§ **What needs to be done**: Look through the entries below for the string "lines", and copy each line where it is found.

§ **Available records**:
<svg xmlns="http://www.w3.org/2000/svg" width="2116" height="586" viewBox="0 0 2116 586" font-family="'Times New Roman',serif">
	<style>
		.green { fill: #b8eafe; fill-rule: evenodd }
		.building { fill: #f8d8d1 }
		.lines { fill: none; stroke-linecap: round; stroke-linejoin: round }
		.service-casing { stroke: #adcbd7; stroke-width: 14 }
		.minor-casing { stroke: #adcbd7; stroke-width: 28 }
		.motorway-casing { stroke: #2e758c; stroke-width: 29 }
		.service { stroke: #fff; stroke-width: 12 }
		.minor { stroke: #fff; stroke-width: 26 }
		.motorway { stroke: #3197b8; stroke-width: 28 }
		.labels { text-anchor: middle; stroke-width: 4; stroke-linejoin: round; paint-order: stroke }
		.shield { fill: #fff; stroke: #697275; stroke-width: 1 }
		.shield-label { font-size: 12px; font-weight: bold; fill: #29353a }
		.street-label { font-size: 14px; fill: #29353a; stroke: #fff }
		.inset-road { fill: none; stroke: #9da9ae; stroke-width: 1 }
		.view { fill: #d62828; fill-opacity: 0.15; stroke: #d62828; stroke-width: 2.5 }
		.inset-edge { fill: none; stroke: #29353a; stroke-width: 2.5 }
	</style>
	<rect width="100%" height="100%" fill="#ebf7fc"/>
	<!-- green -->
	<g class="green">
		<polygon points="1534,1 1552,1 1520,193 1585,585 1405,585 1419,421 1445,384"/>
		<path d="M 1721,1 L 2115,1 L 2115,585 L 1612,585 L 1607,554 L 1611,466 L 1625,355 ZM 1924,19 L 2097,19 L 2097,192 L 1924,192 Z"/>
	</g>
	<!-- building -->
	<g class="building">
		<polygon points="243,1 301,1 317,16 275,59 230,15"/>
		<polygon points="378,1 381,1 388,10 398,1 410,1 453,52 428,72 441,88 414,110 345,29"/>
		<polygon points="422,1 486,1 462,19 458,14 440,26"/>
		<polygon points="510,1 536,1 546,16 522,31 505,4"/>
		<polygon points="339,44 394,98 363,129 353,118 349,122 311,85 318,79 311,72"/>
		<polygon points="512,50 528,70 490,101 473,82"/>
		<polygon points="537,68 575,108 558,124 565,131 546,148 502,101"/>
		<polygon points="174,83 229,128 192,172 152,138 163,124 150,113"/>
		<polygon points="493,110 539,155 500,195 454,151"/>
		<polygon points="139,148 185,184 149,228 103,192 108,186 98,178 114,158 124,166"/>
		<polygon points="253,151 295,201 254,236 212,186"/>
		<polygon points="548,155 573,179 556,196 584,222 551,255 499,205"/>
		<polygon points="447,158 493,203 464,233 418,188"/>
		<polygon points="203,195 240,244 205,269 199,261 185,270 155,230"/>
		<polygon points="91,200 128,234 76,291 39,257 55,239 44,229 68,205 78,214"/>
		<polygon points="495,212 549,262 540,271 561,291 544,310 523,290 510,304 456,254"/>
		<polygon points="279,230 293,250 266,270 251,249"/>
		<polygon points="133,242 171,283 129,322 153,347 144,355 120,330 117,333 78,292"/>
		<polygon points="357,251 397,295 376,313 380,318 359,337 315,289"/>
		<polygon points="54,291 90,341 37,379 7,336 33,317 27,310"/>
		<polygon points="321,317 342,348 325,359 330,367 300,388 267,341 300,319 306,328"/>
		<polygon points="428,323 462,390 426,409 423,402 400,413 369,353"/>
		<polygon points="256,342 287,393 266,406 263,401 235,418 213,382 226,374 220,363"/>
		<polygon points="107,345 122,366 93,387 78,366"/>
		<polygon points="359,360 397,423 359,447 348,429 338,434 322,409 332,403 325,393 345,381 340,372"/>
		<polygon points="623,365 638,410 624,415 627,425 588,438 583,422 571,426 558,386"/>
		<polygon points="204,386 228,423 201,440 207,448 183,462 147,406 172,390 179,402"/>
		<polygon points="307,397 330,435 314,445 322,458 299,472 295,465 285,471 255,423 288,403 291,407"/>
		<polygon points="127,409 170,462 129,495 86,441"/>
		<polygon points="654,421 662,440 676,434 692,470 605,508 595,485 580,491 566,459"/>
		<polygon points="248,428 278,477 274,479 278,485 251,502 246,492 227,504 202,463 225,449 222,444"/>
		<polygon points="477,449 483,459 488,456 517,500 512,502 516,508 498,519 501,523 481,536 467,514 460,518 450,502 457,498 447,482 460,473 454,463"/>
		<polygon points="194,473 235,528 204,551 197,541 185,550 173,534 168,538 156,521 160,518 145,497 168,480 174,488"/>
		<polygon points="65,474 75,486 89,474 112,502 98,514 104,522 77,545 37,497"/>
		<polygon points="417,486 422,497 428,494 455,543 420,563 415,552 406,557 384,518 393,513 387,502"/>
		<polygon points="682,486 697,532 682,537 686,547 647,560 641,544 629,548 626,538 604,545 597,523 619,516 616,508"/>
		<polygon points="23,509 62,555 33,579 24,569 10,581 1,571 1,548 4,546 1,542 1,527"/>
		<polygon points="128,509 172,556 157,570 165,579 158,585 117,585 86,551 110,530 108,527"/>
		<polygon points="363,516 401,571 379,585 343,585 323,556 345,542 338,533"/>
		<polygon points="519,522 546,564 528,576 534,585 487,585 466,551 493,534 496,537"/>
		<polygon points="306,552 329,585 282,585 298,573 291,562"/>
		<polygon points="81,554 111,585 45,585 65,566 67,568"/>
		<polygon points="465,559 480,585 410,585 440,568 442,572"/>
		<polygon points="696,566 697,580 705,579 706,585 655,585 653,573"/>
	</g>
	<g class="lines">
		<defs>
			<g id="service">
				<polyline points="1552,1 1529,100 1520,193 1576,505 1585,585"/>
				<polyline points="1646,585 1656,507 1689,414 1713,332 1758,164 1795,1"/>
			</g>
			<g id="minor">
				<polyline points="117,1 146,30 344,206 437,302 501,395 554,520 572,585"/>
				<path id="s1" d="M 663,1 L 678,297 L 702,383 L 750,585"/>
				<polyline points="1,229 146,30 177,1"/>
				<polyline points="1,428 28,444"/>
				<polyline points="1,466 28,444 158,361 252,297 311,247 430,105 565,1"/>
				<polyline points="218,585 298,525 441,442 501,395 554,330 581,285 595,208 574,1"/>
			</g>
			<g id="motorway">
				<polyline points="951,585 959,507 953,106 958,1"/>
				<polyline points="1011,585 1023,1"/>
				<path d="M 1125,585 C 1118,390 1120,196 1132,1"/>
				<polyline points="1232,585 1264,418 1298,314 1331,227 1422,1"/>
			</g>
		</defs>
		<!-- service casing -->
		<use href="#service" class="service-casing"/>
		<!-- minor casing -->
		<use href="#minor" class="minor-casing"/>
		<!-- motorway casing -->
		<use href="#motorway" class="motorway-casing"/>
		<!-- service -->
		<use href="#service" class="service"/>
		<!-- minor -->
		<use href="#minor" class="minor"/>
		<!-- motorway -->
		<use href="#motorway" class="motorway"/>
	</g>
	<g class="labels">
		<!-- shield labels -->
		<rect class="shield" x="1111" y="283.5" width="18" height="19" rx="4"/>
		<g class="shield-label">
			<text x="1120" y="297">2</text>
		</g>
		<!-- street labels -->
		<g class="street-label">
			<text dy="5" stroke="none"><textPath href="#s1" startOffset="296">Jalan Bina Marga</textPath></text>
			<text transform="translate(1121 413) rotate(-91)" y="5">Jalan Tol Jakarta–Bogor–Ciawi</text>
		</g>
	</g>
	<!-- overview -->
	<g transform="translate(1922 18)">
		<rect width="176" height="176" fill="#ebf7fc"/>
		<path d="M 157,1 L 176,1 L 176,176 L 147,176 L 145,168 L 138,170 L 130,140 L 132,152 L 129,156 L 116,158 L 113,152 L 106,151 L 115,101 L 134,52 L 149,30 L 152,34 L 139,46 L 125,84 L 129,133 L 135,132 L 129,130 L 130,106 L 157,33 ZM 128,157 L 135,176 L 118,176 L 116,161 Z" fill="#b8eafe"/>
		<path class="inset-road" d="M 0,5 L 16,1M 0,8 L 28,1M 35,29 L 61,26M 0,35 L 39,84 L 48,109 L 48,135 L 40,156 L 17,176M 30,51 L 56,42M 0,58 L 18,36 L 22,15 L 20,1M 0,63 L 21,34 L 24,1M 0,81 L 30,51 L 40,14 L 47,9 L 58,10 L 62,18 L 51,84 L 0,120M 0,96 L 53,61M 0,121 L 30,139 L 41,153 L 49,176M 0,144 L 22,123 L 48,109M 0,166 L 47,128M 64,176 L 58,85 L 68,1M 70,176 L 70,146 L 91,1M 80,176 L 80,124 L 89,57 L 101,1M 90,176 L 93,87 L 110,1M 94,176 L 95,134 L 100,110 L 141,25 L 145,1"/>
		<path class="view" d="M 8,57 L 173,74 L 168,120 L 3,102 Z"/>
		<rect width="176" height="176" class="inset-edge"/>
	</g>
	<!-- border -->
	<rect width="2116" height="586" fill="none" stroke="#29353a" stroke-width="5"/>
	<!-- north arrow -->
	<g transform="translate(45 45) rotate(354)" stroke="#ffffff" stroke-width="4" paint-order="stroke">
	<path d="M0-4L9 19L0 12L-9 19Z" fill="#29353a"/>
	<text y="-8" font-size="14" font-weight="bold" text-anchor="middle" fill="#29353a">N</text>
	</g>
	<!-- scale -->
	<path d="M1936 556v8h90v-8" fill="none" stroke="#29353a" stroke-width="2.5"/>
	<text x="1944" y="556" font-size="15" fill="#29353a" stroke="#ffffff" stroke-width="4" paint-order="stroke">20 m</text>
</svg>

==

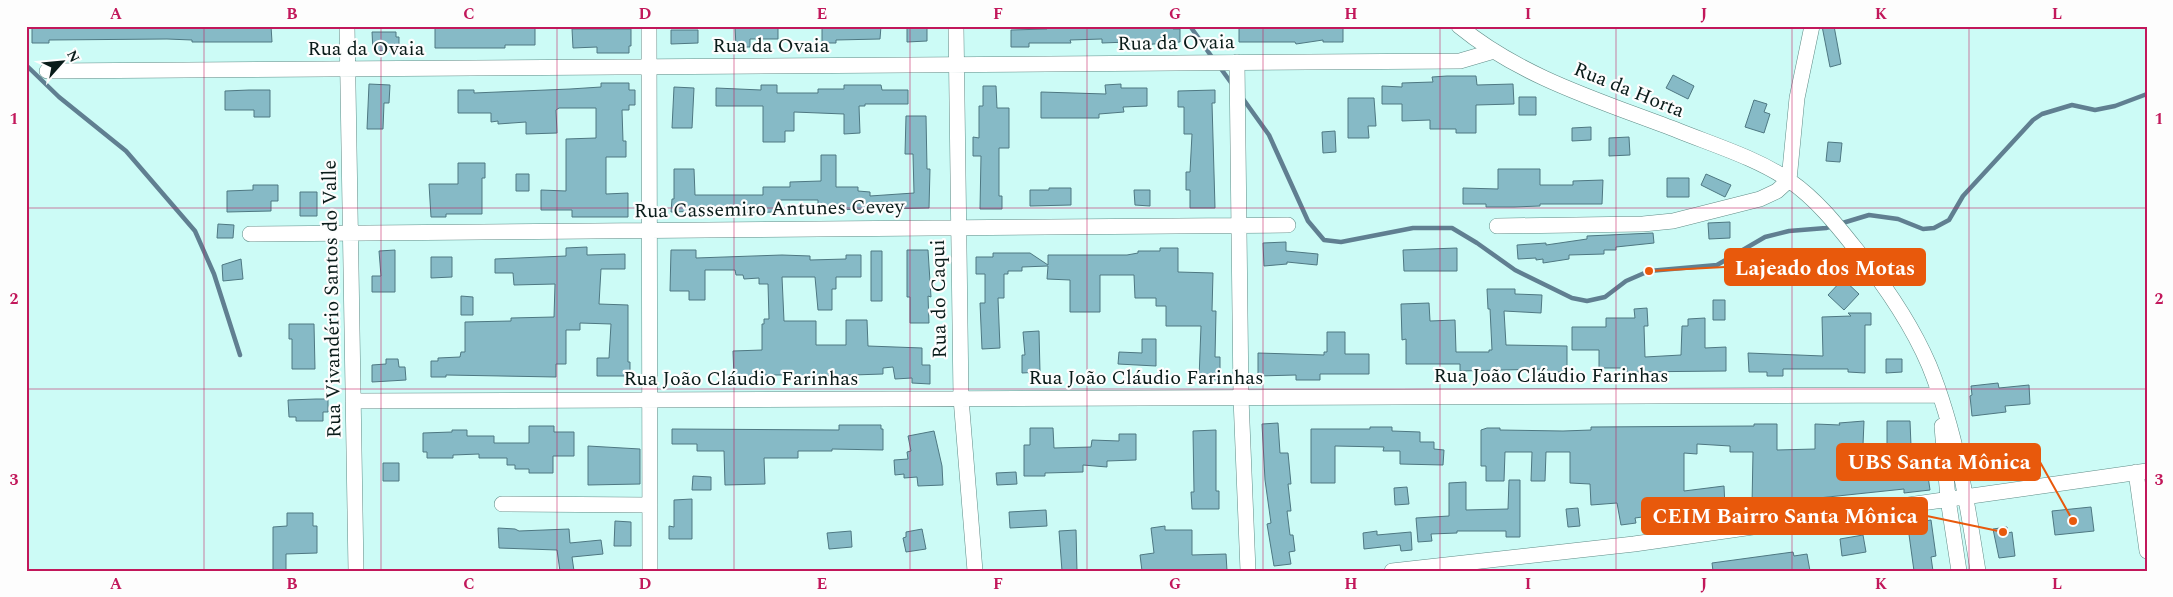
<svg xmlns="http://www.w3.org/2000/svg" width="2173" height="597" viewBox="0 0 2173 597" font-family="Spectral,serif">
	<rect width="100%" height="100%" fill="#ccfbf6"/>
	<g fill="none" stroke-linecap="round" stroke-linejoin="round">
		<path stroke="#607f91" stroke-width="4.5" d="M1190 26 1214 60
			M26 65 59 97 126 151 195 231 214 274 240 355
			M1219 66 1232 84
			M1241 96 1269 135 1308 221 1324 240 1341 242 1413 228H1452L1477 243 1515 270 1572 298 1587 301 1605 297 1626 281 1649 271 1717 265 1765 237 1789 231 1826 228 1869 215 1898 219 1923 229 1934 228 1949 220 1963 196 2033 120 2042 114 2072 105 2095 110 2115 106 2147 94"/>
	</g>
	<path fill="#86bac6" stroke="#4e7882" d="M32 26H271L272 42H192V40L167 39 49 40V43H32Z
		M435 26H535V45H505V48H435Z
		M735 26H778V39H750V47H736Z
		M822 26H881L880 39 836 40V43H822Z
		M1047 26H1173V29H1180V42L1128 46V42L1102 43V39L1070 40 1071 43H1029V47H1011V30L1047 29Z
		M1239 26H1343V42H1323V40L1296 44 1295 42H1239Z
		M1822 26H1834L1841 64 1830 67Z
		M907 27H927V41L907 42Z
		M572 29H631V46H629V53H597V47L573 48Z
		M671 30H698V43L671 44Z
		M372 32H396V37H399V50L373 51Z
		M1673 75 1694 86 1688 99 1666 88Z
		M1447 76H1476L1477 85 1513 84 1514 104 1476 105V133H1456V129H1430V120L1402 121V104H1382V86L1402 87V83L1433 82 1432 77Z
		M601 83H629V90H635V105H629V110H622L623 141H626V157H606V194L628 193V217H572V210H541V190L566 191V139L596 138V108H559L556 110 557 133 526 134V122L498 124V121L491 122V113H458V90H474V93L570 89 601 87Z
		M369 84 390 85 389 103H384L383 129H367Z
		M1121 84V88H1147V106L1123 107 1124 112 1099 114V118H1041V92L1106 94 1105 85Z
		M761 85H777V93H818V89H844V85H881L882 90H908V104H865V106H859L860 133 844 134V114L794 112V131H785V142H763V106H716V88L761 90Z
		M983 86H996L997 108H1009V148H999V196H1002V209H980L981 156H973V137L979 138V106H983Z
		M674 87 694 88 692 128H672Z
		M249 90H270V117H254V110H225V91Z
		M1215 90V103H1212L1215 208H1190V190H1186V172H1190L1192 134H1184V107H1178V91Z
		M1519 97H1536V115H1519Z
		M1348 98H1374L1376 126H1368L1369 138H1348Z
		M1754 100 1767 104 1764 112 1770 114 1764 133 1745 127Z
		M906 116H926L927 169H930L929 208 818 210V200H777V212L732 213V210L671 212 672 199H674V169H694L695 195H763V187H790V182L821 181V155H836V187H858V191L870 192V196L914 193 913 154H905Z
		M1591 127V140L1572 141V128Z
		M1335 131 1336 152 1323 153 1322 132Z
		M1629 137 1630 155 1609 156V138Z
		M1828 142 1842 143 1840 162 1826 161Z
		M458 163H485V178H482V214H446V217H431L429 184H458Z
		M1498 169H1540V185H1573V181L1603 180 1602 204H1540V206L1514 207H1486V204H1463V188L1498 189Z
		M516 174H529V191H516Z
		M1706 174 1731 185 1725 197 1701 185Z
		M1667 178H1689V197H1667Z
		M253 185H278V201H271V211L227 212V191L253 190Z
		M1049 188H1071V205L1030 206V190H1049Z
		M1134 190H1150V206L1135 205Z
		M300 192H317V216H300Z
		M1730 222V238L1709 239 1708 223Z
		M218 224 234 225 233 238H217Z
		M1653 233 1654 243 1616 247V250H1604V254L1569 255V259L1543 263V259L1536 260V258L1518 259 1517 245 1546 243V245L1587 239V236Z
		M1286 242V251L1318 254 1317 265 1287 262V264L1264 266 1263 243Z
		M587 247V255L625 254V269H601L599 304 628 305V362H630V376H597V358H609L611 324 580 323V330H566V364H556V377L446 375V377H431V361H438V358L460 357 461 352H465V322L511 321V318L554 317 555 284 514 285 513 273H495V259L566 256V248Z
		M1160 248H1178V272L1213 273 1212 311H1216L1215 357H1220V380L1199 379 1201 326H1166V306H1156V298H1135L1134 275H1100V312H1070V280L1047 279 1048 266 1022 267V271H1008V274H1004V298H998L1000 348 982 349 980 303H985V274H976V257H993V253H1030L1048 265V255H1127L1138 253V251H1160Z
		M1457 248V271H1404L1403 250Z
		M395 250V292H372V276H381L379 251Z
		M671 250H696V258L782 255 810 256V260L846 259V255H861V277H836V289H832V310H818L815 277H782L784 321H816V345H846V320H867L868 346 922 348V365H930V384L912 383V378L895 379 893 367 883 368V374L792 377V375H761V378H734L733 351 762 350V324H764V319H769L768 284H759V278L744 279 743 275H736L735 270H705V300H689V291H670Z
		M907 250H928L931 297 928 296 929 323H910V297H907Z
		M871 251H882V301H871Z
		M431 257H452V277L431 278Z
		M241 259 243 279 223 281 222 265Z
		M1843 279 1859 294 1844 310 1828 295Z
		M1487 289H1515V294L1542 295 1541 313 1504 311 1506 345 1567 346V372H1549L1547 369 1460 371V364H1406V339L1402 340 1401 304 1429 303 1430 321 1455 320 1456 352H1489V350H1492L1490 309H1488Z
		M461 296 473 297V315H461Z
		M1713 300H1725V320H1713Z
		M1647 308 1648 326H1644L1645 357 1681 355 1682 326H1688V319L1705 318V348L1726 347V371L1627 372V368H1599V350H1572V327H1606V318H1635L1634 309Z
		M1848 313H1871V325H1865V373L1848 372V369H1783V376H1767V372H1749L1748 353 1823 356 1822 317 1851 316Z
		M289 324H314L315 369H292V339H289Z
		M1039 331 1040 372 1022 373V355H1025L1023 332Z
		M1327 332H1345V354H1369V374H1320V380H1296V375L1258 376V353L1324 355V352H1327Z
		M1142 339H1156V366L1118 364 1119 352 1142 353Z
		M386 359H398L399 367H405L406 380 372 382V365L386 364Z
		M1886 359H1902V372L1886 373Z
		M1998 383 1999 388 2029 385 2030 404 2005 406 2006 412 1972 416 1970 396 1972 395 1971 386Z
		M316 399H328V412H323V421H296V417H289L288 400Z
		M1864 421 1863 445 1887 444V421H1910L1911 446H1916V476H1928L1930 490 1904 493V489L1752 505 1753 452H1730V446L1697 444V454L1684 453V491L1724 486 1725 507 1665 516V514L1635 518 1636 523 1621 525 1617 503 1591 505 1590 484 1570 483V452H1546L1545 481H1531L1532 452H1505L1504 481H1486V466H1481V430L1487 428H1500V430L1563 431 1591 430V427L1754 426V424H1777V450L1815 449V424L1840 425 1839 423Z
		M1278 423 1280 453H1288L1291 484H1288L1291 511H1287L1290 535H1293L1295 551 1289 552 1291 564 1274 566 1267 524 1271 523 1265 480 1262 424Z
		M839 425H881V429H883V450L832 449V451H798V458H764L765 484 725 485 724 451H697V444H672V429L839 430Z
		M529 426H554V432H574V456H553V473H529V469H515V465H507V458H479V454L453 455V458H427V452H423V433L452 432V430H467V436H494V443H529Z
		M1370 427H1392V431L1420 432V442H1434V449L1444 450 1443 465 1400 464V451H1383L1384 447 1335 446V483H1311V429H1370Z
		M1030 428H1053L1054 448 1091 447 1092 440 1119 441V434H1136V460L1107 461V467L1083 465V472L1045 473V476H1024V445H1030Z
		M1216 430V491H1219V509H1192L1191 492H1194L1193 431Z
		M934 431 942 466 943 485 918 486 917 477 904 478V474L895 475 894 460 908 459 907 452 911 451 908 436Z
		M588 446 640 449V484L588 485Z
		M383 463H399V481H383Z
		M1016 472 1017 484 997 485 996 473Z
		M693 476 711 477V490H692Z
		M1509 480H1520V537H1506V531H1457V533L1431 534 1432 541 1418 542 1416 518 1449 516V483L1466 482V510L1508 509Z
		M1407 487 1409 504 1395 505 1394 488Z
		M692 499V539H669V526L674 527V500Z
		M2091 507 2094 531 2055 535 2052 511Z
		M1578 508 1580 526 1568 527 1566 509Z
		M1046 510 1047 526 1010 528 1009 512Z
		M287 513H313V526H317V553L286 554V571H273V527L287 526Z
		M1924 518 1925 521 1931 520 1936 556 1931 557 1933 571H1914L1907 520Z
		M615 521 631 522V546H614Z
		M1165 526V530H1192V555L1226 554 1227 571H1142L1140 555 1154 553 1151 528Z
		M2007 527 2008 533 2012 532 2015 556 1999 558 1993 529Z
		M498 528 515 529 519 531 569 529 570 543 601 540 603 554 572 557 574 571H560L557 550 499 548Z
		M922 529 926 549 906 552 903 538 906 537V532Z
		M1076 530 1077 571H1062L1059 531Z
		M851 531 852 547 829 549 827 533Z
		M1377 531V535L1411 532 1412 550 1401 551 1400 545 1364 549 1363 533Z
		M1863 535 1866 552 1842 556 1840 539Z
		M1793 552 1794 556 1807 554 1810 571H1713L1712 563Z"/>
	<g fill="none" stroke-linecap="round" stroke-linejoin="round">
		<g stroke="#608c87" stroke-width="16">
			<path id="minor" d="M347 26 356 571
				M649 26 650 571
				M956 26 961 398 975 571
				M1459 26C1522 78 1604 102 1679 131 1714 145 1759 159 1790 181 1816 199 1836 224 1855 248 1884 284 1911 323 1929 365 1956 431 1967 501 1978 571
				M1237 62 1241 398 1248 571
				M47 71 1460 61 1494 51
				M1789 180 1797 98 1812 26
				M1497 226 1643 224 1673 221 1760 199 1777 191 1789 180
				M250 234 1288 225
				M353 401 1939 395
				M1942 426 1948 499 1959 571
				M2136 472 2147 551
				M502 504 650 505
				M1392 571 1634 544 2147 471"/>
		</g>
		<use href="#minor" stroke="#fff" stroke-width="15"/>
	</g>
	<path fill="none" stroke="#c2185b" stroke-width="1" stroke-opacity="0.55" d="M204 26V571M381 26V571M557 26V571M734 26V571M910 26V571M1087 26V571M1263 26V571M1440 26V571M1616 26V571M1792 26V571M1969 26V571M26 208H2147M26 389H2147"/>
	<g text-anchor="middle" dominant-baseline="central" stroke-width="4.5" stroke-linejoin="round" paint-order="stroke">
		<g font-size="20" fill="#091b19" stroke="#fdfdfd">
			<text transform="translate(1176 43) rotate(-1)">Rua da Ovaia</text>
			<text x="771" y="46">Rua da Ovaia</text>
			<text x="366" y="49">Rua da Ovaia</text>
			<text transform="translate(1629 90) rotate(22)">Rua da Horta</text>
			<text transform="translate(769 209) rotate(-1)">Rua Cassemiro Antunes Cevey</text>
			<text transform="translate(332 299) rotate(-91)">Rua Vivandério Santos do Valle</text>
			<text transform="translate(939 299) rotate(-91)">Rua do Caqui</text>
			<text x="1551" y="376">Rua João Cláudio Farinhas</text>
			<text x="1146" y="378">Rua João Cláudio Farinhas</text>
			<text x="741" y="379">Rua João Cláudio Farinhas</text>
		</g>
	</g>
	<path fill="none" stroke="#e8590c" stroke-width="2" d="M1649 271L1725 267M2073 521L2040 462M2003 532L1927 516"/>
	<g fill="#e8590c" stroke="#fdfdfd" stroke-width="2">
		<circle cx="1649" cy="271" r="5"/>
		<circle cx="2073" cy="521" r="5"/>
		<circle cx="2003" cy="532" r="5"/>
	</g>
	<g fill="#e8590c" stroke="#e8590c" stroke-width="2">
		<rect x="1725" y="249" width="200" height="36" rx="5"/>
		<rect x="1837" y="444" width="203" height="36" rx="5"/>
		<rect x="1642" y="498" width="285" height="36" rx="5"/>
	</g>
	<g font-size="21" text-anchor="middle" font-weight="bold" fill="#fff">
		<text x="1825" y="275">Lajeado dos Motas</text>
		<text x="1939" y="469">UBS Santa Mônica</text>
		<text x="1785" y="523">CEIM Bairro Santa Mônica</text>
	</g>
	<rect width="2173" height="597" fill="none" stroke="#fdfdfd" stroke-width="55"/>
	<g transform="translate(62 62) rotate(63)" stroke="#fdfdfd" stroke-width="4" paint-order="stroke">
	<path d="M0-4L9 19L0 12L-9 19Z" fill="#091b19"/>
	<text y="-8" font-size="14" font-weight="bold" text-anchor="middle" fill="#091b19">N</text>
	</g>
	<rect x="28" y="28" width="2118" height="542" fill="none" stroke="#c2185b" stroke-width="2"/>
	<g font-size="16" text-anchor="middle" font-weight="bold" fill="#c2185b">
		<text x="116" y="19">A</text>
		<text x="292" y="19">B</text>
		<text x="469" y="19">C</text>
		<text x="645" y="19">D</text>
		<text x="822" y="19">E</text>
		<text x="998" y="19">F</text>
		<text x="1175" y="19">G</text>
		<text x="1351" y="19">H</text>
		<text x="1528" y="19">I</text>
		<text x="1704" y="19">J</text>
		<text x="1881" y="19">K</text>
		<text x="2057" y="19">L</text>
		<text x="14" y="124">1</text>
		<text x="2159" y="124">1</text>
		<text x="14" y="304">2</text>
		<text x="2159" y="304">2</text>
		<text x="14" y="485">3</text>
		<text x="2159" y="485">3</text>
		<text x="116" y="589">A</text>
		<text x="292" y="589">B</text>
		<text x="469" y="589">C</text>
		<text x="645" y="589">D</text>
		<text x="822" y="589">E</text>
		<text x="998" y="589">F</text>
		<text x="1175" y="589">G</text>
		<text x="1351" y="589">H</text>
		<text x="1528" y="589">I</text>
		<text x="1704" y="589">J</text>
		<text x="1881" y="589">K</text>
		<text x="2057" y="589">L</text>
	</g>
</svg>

§ **Expected output**:
		.lines { fill: none; stroke-linecap: round; stroke-linejoin: round }
	<g class="lines">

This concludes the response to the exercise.